Светлый фон

Джеффри кивнул и пообещал:

— Сделаю все, что смогу.

— Нет, профессор. Вы просто обязаны добиться успеха. Любой ценой.

— Я попытаюсь, — сказал Джеффри.

— Нет. У вас получится. Я это знаю, профессор.

— Почему вы в этом так уверены?

— Потому что мы можем говорить о многих вещах, об интригах и о правде, наслаивающихся друг на друга, но в одном я совершенно не сомневаюсь.

— И в чем же именно?

— В том, что сыновья и отцы всегда ведут борьбу, стремясь вырвать друг у друга победу, профессор. Это ваша схватка, не чья-либо. И она всегда останется вашей. Конечно, она будет и моей тоже, но моей совсем в другом роде. А вы… Это дело связано с самой сущностью вашего бытия. Ведь правда?

Джеффри вдруг заметил, что ему стало трудно дышать.

— Ваше время настало, причем именно сейчас. Или вы думали, что так и проживете всю жизнь, не вступая в единоборство с отцом?

— Мне казалось, — начал Джеффри и вдруг почувствовал, как голос его становится все более хриплым, — что наше противостояние будет чисто психологическим. Что оно окажется битвой с призраками прошлого. Мне думалось, что он мертв.

— Но оказалось, что это не так, не правда ли, профессор?
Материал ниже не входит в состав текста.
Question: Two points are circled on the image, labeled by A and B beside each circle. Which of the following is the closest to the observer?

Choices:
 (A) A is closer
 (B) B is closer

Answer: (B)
— Да, — промямлил Джеффри, ощущая, как язык отказывается ему повиноваться.

— Таким образом, получается, что ваша борьба перемещается в новое, дополнительное измерение. Ведь так?
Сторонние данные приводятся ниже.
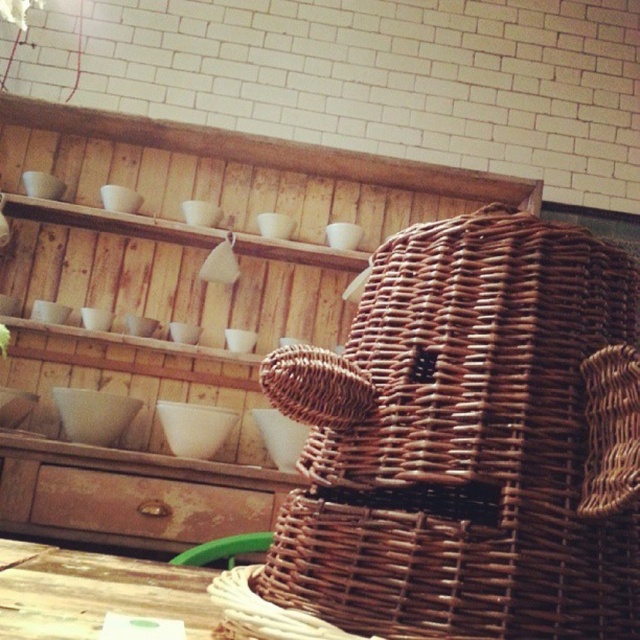
Can you confirm if wooden table at lower left is positioned to the right of rusty wood drawer at lower left?

Yes, wooden table at lower left is to the right of rusty wood drawer at lower left.

Is point (116, 568) closer to camera compared to point (252, 518)?

That is True.

Does point (26, 545) come farther from viewer compared to point (72, 493)?

No, (26, 545) is closer to viewer.

Where is `wooden table at lower left`? Image resolution: width=640 pixels, height=640 pixels. wooden table at lower left is located at coordinates (93, 593).

Measure the distance between brown wicker basket at center and rusty wood drawer at lower left.

They are 1.85 meters apart.

Is brown wicker basket at center further to camera compared to rusty wood drawer at lower left?

No, brown wicker basket at center is in front of rusty wood drawer at lower left.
— Похоже, что так, мистер Мэнсон.

— Отцы и дети, — подытожил директор. Голос его был мягким и мелодичным, и изъяснялся Мэнсон с такой интонацией, будто находил все, что говорил, забавным и удивительным. — Они всегда части одного пазла, подобные двум сходным его кусочкам, сцепленным друг с другом и попавшим немного не в то место. Скроенные на один манер, они вечно друг другу противодействуют. Сын стремится дистанцироваться от отца. Отец стремится ограничить сына жесткими рамками.

— Мне может понадобиться кое-какая помощь, — попросил Джеффри.

— Помощь? Но кто может помочь в этом исконнейшем из единоборств?

— Есть еще двое участников, мистер Мэнсон, а именно моя мать и моя сестра.